Woodford Equity Income Fund gives solid performance

Neil Woodford, top performing fund manager, set up the Woodford Equity Income Fund in June last year after leaving Invesco Perpetual. Those that were unsure whether to stick with the funds he used to manage at Invesco, or switch to his new fund needn’t have worried; Woodford Equity Income has performed well since it’s launch, with share prices rising 12% over the last 6 months.

Unusually, Woodford published a full list of the holdings in the fund – saying he was completely committed to transparency with his investors.

He is a big investor in tobacco stocks, such as British American Tobacco (up from £35 to £37) and Imperial Tobacco (up from £26 to £28.40). He backed Astrazeneca in its battle to fend off a bid from Pfizer, which paid off; shares in AstraZeneca are the biggest holding in the Woodford Equity Income, and have risen from £43.27 to £47.05 over the past six months.

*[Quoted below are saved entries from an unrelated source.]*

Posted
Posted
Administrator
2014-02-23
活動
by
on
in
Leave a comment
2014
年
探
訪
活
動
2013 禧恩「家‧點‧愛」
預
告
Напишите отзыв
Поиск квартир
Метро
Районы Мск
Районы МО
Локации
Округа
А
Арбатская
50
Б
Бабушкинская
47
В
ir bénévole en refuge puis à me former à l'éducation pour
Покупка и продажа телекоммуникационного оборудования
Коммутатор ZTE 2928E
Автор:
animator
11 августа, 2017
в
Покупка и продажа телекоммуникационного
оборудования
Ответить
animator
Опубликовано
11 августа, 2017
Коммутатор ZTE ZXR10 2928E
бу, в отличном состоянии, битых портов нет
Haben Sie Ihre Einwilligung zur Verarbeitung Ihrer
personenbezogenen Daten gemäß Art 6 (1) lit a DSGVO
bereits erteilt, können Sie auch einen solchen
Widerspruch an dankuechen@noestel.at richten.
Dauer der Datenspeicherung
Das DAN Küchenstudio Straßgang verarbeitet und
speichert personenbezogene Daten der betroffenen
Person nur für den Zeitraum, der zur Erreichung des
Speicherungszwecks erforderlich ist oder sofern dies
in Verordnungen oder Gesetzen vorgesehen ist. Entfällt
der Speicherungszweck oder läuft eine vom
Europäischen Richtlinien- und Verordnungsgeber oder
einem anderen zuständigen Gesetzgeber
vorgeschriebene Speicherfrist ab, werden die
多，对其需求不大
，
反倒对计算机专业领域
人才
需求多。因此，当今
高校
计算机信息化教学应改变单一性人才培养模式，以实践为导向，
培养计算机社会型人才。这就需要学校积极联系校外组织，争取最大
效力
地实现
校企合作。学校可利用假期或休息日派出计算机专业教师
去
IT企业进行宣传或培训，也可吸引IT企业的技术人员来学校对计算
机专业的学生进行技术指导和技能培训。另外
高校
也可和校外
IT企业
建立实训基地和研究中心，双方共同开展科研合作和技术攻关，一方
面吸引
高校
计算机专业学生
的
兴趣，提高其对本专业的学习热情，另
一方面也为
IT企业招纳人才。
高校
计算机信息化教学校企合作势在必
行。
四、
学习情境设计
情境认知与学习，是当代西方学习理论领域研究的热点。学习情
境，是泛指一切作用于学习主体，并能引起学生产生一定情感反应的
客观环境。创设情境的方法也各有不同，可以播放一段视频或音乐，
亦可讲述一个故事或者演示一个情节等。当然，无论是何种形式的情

The fund also has a notable amount of smaller companies, including Allied Minds, an American investment company that is listed in London with a market value of £400m. Oxford Catalysts Group, which is listed on the junior Aim market with a value of about £265m, accounts for 0.55 percent of Woodford Equity Income.

Mr Woodford said: “I strongly believe that investing in early-stage businesses can add meaningfully to the long-term performance of the fund, albeit individual positions will be small in the context of the overall portfolio.”

Geographically, the companies are mainly European – UK, Ire, Switzerland and Norway make up the majority. The rest of the shares are US-based.

The fund’s investment objective is income 10% higher than the FTSE, and his solid performance is down to his approach to handling money. Woodford buys big stakes in certain sectors; for example, a large percentage of the fund is healthcare – 32.5% compared to 8% benchmark, whilst ignoring others – including a notable lack of oil and gas – 0 instead of benchmark 11%. Most funds use a make up similar to FTSE index tin order to spread risk better.

“Woodford shunned tech stocks and banks, shortly before the crisis. He has also been investing heavily in pharmaceuticals for a number of years, which has boosted returns.” said Laith Khalaf, senior analyst at brokers Hargreaves Lansdown.